The link to its questionnaire is available on the task force website.
“Both faculty and students are invited to these online town halls,” Heny said. “We will provide some information and then ask them critical questions that get them to engage, and they will record their responses in a form we will use as a source of data.”
“We want to learn how students and faculty are actually using this technology in courses,” Pennock said. “We hear anecdotal evidence from the faculty members who are closest to us, but we really want to understand how our students using it to study as well as to complete assignments. There’s a real opportunity for faculty to make their classes better, to be able to get more work done in the same amount of time.”
The task force is not bringing up a new topic.
“I think everyone’s talking about it,” Pennock said. “I know my students are talking about it. Some are heavy users, some are light users, and some are using it to do a lot of administrative work. I encourage my students to experiment with how to use for assignments, so we talk every week about how we’re using this.”
Pennock wants his students to explore the applications.
“I try to demonstrate a new AI tool when I learn about it and learn how it works,” Pennock said. “We’re working on semester-long projects that are professional work products. We ask, ‘Is AI a helpful tool for idea generation, for editing, for generating text? If we need to contact elected officials or other people for interviews, can we write these to draft or edit emails?’ Those are all examples of how I see them using it.”
Pennock said artificial intelligence applications could give each student a research assistant.
“Faculty have long had research assistants,” Pennock said. “Now students have research within the context of what’s allowed in the course. AI can write drafts or research memos, generate creative ideas, outline ideas for execution, or edit drafts.

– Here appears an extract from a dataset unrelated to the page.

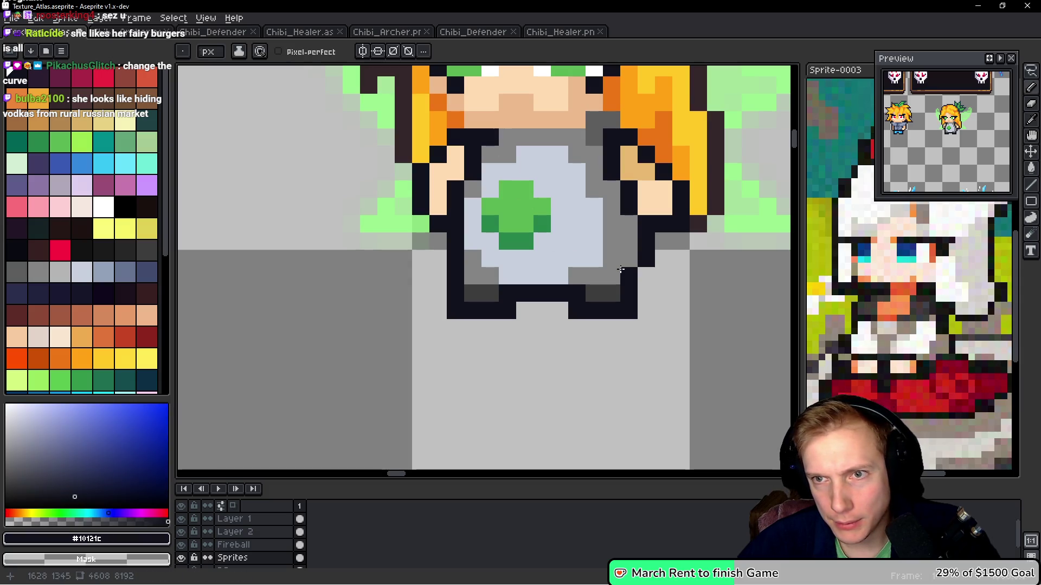
{"action": "scroll", "coordinate": [538, 185], "scroll_direction": "down", "scroll_amount": 5}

It’s a multiplier for effectiveness in important ways. I think that’s a challenge.”
And faculty members can use artificial intelligence to engage students in new ways, so they are “not just pressing a button to do an end run around the learning process,” Pennock said. “We want them to go through the process and arrive at a product that accurately reflects the question that was asked, but get them to go through the steps and train them to be good critical thinkers.”
Heny, who teaches instructional expertise to those who will teach 6th through 12th grade, is asking her students to consider how the artificial intelligence applications can be useful to them, such as designing lessons and preparing example problems.

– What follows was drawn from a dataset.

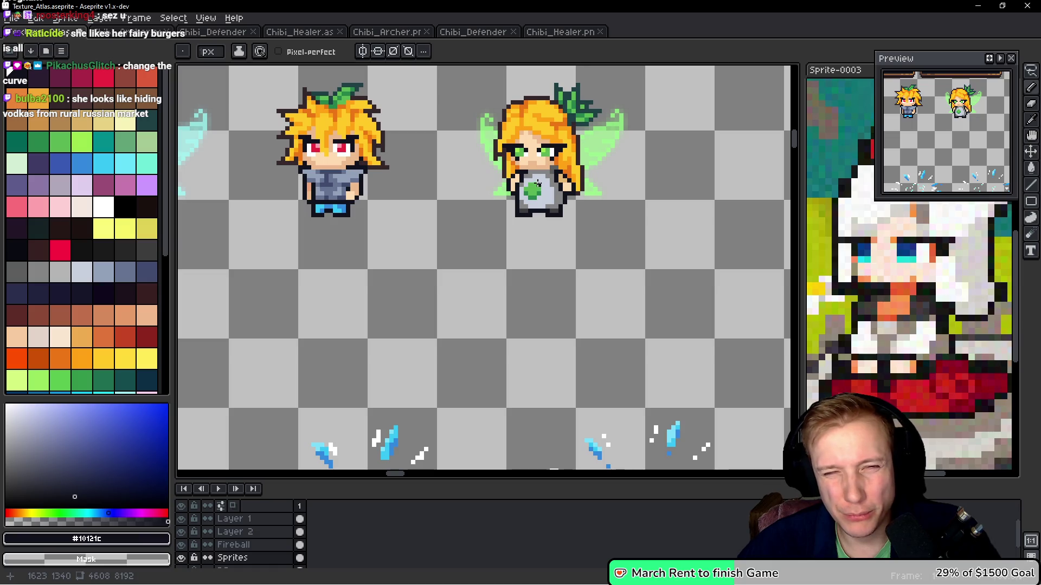
{"action": "scroll", "coordinate": [538, 183], "scroll_direction": "up", "scroll_amount": 5}
Add an orange hair pixel and shift the green plus one pixel right
{"action": "left_click", "coordinate": [446, 163], "text": "alt"}
{"action": "left_click", "coordinate": [594, 190]}
{"action": "scroll", "coordinate": [594, 191], "scroll_direction": "down", "scroll_amount": 4}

“I work with English teachers, so I am always thinking about writing, but I am also asking how does this work to make their lives easier and make their teaching better?” she said. “That’s what we’ve been talking about, but I have to sit down over this summer and think about how I intentionally bring AI in from the start of their program.”
Despite the apparently sudden rise in the use of artificial intelligence, Pennock said the primary mission of the University is unchanged.

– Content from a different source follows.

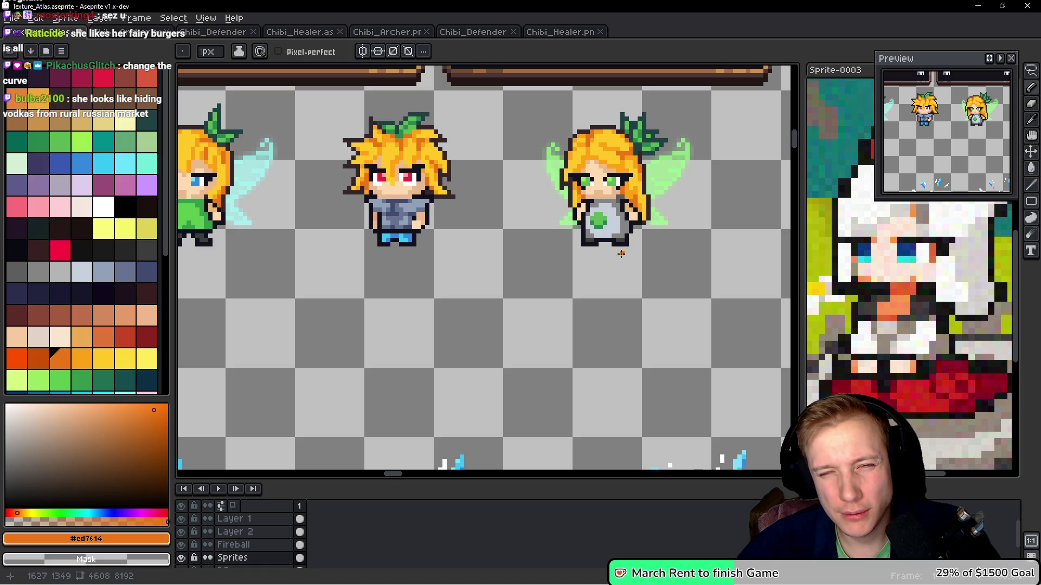
{"action": "scroll", "coordinate": [622, 254], "scroll_direction": "up", "scroll_amount": 4}
{"action": "key", "text": "x"}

“We’re still looking to create citizen leaders, disseminate knowledge, provide excellent patient care through our courses – that core mission remains unchanged,” Pennock said. “What has changed is that there will now be additional AI tools students can use in many courses. We need to help them learn to use AI, ethically and effectively, both for the classroom and for life beyond UVA. But how faculty and students do that work in each course? I think it’s really up for grabs and I hope the task force will help the University make wise decisions about how to support student learning in an AI world.”